En effet, pour ces personnes dont le handicap a pour conséquence des difficultés dans les échanges oraux, les gestes barrière, dont la nécessité est reconnue, sont un obstacle supplémentaire à la communication et peuvent conduire à un isolement encore plus grand et à une mise en danger. Les masques sont une irrémédiable mise à l'écart pour les personnes qui ont besoin de lecture labiale pour comprendre leurs interlocuteurs. En outre, la distanciation fait perdre de l'intensité sonore. Des entreprises qui travaillent sur des masques et des visières à fenêtres sont en attente d'homologations pourtant assez urgentes.
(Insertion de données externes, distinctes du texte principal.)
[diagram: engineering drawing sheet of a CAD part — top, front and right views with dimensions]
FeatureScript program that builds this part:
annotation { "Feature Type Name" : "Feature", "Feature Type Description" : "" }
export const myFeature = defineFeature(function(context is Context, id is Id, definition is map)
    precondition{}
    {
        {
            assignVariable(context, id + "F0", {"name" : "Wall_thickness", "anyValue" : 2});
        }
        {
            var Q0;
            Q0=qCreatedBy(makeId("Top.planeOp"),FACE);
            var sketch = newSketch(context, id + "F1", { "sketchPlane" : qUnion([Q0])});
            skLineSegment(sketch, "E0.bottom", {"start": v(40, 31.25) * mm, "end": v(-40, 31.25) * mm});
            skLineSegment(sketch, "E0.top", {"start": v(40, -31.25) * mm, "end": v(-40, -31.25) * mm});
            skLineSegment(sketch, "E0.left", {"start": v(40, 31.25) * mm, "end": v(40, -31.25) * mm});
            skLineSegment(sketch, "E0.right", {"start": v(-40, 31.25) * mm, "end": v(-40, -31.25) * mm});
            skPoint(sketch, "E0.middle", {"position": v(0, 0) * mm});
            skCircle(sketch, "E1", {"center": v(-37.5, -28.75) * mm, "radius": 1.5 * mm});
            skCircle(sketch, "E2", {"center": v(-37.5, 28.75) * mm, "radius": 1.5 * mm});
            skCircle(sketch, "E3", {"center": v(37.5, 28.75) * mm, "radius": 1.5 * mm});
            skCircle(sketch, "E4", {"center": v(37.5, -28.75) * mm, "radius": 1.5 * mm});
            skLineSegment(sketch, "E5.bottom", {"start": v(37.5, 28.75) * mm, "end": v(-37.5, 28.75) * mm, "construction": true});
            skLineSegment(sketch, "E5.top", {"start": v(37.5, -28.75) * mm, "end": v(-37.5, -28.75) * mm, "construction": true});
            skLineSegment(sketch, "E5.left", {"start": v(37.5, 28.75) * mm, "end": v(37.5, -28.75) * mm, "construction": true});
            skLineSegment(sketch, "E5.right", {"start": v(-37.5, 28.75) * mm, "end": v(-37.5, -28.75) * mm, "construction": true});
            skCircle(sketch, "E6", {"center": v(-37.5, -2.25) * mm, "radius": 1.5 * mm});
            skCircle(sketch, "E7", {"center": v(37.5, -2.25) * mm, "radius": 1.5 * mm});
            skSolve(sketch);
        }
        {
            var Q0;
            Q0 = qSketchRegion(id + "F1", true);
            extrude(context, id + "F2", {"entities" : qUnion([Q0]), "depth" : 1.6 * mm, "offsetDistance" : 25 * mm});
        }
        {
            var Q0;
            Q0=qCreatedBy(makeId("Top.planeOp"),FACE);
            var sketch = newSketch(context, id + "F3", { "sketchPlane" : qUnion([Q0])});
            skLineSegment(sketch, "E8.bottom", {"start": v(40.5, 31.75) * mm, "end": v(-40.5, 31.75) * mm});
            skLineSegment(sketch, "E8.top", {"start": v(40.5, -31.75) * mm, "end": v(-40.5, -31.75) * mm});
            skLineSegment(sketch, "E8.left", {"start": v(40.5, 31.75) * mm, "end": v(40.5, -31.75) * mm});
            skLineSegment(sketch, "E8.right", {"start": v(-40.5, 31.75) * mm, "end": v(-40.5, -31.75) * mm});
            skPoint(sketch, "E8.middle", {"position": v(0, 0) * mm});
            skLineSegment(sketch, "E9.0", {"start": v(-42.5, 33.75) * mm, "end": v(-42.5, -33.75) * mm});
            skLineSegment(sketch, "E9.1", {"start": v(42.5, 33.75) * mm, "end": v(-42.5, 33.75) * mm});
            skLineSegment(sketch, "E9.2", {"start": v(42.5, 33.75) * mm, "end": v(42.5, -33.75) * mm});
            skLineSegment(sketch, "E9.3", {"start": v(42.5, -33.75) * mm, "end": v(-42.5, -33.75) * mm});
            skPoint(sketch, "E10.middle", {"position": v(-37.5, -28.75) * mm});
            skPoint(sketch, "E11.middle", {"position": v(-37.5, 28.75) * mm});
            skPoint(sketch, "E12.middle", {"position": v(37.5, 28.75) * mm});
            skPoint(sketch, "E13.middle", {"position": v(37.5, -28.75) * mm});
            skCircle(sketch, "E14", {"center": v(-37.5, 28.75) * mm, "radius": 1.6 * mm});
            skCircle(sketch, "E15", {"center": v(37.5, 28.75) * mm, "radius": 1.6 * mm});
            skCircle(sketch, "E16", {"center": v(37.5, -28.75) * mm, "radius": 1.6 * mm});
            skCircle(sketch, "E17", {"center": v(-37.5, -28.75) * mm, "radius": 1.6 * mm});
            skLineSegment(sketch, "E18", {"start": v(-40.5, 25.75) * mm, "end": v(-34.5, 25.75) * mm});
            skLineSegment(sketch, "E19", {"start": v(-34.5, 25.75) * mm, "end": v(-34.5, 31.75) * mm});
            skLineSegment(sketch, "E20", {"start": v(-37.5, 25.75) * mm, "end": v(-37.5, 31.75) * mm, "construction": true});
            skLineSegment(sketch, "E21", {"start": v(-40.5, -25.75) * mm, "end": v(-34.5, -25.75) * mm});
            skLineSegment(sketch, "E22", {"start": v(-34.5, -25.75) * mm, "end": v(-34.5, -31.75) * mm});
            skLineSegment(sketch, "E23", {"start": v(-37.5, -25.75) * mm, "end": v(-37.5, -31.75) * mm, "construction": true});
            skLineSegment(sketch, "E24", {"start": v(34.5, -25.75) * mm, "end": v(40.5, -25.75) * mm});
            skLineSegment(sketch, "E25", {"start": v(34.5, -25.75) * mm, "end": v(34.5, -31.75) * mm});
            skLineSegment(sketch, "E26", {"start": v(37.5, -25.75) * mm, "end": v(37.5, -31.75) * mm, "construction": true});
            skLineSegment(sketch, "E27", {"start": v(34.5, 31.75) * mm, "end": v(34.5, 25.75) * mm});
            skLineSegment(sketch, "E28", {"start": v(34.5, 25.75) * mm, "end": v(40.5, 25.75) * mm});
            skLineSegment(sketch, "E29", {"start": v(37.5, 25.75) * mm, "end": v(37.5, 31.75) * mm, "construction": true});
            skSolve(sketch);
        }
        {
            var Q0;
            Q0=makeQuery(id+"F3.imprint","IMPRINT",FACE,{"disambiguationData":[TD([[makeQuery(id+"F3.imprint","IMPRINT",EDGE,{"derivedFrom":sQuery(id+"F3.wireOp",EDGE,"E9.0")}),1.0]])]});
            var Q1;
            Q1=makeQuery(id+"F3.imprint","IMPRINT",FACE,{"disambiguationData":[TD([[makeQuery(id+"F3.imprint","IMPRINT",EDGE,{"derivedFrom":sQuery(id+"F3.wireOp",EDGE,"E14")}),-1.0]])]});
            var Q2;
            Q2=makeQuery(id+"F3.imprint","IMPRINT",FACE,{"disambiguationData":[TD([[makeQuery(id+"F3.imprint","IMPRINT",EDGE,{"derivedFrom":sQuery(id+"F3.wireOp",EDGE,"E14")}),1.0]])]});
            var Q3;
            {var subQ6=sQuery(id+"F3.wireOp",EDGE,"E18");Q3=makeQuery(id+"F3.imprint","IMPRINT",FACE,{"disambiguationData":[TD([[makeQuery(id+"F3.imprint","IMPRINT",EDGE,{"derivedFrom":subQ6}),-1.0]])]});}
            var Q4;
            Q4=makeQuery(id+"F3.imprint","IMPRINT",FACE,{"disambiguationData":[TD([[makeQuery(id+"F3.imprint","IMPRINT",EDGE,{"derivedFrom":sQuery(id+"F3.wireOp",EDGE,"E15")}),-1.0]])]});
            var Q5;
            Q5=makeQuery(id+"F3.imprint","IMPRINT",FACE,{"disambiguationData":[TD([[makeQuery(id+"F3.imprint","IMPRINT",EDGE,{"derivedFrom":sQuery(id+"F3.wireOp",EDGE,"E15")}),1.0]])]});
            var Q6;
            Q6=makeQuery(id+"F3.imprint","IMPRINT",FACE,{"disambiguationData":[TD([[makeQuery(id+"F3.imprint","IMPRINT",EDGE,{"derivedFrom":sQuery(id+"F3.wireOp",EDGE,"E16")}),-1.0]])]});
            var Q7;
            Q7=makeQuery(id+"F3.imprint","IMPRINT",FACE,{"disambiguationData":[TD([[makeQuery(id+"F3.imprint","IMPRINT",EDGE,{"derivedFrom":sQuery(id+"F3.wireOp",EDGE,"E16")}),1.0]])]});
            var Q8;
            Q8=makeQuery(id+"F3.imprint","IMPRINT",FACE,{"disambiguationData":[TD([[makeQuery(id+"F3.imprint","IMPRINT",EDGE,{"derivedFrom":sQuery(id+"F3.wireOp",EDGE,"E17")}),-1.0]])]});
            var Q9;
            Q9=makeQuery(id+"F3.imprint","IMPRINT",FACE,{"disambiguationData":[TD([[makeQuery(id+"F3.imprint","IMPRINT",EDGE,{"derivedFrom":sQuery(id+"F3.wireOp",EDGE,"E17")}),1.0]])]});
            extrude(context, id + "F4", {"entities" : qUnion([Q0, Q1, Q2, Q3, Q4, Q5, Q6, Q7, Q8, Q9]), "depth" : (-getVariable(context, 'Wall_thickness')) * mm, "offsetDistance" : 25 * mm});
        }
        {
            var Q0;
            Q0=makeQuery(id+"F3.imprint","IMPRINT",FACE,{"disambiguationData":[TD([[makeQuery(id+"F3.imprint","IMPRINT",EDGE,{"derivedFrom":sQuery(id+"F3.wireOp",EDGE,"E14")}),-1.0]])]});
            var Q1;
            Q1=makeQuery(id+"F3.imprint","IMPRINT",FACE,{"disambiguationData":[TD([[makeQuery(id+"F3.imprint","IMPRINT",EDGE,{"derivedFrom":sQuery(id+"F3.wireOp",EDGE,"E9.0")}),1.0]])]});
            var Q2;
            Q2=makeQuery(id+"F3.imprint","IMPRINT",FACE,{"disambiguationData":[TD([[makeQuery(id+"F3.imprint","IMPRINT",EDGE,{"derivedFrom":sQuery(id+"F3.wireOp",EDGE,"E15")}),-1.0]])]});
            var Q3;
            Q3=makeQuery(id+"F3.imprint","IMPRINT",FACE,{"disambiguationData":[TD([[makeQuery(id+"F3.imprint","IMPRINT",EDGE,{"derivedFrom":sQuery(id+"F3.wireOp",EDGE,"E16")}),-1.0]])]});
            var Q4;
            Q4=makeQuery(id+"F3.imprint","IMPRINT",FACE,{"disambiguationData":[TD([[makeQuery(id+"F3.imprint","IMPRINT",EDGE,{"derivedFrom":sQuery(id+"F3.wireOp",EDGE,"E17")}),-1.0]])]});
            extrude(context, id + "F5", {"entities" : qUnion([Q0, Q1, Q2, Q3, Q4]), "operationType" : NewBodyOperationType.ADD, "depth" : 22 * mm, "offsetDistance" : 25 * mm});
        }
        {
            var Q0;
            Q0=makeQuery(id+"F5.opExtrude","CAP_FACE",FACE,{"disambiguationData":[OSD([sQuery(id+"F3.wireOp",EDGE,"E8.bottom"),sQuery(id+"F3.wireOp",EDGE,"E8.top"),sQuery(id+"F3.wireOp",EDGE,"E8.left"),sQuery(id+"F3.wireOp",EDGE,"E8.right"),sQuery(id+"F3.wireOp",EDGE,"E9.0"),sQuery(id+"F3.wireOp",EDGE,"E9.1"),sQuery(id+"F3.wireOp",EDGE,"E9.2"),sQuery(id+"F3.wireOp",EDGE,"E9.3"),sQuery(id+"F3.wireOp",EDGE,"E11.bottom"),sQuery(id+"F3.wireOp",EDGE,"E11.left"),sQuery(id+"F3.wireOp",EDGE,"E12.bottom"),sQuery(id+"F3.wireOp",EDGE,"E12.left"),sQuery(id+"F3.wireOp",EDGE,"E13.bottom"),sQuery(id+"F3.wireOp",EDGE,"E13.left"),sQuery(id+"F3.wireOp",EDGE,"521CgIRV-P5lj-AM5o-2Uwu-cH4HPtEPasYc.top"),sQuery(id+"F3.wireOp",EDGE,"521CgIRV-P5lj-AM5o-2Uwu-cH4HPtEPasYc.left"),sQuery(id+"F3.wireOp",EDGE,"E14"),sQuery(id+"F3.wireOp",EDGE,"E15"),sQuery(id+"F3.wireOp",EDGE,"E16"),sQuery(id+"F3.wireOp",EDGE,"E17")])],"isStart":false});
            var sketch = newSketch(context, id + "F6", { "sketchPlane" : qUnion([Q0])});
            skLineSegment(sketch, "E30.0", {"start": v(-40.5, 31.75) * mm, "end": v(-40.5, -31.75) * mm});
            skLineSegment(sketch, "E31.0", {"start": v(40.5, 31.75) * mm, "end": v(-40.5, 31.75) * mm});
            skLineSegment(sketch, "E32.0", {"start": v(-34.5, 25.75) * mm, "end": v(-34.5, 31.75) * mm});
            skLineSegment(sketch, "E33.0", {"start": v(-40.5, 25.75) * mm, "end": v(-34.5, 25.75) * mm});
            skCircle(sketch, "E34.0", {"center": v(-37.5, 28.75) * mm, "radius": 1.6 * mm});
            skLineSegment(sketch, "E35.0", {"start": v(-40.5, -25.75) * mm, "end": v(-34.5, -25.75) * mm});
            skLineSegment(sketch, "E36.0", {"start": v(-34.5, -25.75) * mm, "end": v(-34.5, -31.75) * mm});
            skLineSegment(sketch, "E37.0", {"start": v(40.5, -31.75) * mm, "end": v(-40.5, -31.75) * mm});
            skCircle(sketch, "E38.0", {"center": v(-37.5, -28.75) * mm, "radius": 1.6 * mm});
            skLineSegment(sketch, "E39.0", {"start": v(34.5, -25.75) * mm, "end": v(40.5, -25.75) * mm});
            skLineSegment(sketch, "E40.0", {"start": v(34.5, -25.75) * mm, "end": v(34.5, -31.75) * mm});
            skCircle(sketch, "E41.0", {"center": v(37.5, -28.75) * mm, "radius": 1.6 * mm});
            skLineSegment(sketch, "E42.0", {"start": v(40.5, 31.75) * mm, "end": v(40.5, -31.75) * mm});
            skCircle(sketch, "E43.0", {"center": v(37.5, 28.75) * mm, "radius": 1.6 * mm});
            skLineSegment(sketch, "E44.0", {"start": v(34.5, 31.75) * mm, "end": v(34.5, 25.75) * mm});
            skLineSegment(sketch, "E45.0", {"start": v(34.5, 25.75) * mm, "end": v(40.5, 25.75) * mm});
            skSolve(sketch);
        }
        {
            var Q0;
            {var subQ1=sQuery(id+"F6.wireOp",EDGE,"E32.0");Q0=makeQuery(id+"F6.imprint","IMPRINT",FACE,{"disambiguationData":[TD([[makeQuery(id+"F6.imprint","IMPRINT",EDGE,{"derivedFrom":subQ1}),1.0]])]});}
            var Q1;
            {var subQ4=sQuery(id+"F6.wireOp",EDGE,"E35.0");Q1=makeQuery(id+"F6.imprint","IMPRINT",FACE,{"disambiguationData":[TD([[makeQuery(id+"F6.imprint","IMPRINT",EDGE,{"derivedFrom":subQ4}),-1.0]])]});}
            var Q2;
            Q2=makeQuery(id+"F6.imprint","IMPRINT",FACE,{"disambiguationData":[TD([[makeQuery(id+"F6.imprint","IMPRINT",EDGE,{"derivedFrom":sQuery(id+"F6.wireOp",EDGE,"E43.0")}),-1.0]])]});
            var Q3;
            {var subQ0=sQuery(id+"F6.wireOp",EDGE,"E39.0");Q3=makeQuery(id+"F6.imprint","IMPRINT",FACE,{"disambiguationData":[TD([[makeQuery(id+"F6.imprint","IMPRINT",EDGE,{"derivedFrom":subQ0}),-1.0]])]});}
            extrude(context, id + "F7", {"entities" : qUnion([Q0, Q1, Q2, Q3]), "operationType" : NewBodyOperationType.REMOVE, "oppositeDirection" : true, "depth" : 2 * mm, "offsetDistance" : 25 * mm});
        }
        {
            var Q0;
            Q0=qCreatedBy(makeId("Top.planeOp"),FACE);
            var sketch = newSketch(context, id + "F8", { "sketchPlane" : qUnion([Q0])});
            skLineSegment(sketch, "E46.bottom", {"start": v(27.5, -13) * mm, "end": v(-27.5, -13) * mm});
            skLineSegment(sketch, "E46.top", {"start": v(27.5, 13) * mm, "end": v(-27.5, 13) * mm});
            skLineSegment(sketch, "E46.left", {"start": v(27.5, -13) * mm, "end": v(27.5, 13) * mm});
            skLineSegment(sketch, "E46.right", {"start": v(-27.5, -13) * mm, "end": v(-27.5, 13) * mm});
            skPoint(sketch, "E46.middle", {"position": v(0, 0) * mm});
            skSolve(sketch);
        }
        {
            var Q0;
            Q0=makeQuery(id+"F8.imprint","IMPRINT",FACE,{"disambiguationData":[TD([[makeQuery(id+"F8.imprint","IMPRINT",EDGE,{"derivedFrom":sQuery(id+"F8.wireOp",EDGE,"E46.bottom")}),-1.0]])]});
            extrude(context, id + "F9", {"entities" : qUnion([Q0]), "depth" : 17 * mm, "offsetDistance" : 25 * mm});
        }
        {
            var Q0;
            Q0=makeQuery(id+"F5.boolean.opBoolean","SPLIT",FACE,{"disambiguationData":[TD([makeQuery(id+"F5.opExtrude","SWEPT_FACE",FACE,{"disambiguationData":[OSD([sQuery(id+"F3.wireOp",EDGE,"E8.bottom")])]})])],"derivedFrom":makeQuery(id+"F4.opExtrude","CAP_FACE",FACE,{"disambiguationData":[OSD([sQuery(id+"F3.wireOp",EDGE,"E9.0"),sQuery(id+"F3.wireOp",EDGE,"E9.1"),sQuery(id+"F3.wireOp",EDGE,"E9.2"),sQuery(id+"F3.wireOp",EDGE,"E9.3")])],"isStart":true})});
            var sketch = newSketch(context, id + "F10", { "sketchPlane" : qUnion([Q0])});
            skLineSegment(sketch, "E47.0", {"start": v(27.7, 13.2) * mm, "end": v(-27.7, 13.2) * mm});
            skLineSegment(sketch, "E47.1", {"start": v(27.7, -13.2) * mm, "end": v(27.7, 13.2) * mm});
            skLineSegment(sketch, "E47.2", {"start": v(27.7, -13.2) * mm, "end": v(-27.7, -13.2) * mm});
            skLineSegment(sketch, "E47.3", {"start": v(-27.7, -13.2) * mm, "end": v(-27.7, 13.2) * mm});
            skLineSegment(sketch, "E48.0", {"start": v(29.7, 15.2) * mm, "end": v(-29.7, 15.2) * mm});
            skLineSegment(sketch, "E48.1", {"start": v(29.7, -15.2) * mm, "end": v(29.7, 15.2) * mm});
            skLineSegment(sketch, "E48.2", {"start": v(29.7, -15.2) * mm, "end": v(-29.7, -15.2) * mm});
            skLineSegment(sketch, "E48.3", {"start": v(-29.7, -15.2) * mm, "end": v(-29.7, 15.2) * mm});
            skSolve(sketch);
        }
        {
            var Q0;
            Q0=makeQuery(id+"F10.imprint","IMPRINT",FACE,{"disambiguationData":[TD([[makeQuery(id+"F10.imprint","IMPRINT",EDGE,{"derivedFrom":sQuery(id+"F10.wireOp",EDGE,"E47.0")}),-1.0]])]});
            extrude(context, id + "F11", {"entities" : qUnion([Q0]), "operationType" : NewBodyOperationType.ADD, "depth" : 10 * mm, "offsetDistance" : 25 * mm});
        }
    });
Par ailleurs, les sourds et malentendants ont un numéro d'urgence par SMS ou par visio créé il y a quelques années, le 114, dont une large diffusion doit être assurée. Enfin, les personnes sourdes ou malentendantes qui doivent être hospitalisées se retrouvent coupées de tout leur entourage, dans un milieu qui connaît mal la déficience auditive avec toutes ses nuances, et en particulier l'attention à porter aux appareils auditifs et processeurs d'implants cochléaires (piles, séchage, nettoyage). Si l'état de la personne est grave, elle ne peut pas s'en occuper. Et si la personne n'a pas ses appareils, elle se trouve coupée de toute communication, alors que, dans bien des cas, savoir que la personne peut ne pas entendre et une simple ardoise permettent d'échanger sur l'essentiel. Il lui demande de bien vouloir réserver la meilleure attention à la situation des personnes sourdes ou malentendantes en prenant toutes les mesures nécessaires pour elles, et notamment le déploiement de masques non opaques qui permettent de lire sur les lèvres.